Directions =
Copy the material word for word, starting with its first line and going on through the line with "collection date: 1960-08-28".

Data in this exercise =
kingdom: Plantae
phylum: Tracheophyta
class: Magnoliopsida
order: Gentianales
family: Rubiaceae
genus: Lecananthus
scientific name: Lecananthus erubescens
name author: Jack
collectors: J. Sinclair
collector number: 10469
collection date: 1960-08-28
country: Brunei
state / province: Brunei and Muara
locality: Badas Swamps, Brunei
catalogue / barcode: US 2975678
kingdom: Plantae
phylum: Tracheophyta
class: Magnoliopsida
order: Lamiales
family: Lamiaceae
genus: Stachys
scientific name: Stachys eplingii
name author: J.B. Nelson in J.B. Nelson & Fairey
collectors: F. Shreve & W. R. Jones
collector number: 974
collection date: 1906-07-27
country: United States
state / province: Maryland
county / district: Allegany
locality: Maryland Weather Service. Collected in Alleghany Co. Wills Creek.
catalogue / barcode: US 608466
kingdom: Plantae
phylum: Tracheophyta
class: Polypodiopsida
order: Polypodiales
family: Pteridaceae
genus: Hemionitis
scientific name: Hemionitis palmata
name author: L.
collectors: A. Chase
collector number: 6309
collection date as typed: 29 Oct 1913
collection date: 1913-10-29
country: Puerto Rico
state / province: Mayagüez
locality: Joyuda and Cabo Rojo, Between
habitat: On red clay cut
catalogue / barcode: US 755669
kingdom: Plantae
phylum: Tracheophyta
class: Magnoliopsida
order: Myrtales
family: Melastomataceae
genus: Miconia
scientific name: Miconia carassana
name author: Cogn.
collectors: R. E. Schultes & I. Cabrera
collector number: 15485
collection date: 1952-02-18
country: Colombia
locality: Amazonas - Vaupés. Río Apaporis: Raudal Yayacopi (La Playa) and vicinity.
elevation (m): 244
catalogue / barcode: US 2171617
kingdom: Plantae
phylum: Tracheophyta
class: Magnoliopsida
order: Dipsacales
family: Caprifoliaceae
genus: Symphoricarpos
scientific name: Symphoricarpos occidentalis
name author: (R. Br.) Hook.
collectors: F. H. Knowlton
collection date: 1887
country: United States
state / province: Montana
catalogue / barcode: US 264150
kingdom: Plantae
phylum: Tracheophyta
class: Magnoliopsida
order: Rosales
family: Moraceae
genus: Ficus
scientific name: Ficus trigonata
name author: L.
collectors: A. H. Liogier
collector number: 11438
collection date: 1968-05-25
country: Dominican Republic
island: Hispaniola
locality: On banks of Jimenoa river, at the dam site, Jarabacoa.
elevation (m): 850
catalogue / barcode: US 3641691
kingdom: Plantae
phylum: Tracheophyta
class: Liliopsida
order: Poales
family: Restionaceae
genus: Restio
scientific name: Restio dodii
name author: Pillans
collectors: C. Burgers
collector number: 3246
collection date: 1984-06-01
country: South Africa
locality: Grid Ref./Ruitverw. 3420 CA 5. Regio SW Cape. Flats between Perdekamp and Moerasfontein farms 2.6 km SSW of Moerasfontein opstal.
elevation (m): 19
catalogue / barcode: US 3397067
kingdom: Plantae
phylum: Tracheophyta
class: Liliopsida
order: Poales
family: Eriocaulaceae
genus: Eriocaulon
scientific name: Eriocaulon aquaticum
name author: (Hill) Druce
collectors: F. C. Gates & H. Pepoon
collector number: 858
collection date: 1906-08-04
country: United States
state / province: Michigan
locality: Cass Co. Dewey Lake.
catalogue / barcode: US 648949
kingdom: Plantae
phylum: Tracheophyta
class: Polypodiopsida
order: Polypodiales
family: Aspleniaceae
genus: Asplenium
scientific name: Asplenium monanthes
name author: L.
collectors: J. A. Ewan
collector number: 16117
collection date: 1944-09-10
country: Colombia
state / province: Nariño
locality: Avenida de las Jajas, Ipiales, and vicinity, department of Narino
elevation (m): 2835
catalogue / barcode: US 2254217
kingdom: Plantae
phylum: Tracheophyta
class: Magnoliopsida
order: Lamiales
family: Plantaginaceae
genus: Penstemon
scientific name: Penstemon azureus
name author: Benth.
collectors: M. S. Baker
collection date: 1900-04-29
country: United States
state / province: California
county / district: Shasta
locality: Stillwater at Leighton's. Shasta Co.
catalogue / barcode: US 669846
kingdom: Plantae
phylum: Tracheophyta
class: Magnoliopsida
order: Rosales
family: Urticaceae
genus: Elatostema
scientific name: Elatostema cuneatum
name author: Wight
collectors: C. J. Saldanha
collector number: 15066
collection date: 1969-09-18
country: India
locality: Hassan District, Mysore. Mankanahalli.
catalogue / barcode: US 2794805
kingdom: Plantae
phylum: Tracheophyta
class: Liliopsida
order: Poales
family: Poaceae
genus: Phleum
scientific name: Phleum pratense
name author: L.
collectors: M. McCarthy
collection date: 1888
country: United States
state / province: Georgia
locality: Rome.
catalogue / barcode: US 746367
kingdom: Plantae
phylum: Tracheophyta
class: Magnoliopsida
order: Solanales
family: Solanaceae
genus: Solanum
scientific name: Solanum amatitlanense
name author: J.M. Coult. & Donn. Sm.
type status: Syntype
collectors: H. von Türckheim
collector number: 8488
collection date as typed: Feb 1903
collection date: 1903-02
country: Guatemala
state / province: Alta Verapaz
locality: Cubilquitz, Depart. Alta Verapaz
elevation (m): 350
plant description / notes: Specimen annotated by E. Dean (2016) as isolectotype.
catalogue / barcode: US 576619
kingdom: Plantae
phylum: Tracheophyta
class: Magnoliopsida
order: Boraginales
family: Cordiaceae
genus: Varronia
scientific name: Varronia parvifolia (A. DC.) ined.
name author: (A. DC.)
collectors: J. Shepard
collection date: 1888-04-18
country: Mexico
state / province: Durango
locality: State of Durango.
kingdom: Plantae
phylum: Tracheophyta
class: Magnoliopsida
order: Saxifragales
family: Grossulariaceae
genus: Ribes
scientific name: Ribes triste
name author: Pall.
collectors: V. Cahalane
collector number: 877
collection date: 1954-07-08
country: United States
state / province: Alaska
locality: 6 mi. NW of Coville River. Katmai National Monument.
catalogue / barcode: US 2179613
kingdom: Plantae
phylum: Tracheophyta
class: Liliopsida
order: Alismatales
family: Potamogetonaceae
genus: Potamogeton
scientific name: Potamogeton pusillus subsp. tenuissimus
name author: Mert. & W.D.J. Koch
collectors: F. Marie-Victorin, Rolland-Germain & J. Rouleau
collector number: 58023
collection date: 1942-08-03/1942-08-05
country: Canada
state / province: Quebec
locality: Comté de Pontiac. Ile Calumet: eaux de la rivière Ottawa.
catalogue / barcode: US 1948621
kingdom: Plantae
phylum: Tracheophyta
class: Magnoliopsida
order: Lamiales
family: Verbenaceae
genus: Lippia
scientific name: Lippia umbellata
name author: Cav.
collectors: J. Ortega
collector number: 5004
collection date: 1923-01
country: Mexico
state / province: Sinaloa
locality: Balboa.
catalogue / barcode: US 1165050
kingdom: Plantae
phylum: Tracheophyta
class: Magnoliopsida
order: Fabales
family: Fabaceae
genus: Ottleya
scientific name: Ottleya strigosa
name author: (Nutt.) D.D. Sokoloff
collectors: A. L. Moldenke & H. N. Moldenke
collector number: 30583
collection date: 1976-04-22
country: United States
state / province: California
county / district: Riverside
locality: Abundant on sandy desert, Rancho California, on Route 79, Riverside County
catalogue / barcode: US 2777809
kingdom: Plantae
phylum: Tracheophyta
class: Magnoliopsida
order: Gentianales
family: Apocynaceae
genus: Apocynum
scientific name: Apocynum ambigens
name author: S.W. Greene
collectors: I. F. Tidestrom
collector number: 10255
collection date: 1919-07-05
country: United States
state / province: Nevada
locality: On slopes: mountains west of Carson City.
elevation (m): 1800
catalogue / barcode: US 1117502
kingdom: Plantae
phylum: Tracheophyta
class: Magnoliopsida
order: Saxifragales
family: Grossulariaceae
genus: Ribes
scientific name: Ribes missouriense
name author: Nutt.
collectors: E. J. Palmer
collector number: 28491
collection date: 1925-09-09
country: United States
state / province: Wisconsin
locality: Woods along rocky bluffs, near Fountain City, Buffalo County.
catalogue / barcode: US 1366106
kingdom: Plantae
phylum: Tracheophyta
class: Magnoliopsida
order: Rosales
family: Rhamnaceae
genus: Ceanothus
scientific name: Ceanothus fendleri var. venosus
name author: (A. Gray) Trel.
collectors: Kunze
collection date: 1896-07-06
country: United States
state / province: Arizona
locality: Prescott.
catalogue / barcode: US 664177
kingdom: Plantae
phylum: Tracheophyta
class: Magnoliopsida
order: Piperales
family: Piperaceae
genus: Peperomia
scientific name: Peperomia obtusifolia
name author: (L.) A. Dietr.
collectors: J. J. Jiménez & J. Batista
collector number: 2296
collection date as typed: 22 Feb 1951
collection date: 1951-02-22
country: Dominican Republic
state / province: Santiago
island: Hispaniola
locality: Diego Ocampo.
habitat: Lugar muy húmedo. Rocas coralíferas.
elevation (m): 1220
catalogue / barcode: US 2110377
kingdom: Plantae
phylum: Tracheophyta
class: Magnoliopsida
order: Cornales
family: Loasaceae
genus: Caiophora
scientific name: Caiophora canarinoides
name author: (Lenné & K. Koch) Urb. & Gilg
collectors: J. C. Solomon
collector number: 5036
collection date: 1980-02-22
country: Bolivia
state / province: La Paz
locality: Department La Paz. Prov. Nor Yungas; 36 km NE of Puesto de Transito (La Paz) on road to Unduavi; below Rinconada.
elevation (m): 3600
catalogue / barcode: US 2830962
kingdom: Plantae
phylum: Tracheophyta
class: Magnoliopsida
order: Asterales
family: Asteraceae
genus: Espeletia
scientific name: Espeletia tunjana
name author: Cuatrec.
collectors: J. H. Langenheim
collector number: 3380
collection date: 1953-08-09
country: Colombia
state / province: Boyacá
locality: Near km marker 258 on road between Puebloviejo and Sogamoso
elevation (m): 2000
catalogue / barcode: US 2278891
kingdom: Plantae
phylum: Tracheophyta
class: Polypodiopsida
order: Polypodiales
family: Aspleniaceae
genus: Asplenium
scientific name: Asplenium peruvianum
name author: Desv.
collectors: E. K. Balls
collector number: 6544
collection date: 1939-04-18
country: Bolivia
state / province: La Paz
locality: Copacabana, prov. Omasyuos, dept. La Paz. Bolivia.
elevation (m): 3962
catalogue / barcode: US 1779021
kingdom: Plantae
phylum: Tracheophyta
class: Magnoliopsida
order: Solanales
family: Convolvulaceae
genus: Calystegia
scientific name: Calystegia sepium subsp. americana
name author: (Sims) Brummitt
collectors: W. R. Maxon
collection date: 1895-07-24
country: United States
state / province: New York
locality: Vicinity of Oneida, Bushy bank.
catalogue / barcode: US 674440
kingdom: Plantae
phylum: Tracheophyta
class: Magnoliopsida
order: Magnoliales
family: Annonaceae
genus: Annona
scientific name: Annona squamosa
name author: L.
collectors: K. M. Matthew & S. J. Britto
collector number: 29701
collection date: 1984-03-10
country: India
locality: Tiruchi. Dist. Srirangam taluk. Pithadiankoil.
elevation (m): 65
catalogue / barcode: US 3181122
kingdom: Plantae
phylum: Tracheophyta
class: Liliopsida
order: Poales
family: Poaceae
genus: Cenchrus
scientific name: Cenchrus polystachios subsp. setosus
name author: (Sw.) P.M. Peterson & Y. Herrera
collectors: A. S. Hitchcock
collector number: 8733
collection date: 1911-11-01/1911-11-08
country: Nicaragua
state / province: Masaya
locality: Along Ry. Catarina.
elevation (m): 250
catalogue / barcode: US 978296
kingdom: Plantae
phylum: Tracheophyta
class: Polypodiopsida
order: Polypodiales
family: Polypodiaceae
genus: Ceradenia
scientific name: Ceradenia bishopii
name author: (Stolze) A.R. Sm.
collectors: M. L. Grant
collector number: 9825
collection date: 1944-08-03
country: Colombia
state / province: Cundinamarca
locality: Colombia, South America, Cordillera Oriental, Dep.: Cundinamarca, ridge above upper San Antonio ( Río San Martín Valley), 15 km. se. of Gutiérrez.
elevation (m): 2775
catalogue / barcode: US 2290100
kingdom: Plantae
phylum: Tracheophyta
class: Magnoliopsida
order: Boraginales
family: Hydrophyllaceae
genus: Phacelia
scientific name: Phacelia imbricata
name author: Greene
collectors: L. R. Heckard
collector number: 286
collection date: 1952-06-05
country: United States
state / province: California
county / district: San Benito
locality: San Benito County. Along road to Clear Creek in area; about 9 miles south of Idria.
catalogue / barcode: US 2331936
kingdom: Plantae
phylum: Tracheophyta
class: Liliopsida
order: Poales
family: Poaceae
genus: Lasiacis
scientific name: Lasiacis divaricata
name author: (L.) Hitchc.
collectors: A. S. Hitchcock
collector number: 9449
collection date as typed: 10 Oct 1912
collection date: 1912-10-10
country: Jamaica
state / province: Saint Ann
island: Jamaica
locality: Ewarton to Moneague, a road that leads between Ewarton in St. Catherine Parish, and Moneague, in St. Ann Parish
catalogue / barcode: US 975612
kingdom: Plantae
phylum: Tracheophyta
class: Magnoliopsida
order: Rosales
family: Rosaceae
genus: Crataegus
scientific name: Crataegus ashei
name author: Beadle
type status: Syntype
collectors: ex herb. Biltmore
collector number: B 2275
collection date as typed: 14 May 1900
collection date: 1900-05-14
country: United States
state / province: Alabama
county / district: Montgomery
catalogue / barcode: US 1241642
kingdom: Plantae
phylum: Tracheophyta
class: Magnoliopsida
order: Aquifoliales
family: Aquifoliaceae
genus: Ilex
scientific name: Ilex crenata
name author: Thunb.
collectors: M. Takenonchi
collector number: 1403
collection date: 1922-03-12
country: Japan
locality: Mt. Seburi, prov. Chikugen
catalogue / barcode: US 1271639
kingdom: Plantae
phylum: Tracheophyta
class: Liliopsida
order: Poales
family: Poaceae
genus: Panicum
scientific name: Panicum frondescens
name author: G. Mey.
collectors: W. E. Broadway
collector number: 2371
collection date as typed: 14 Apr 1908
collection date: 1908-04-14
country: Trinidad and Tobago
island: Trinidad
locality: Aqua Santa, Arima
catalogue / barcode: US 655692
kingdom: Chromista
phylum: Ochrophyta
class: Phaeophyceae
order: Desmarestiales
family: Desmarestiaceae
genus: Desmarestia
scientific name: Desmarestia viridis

The output =
kingdom: Plantae
phylum: Tracheophyta
class: Magnoliopsida
order: Gentianales
family: Rubiaceae
genus: Lecananthus
scientific name: Lecananthus erubescens
name author: Jack
collectors: J. Sinclair
collector number: 10469
collection date: 1960-08-28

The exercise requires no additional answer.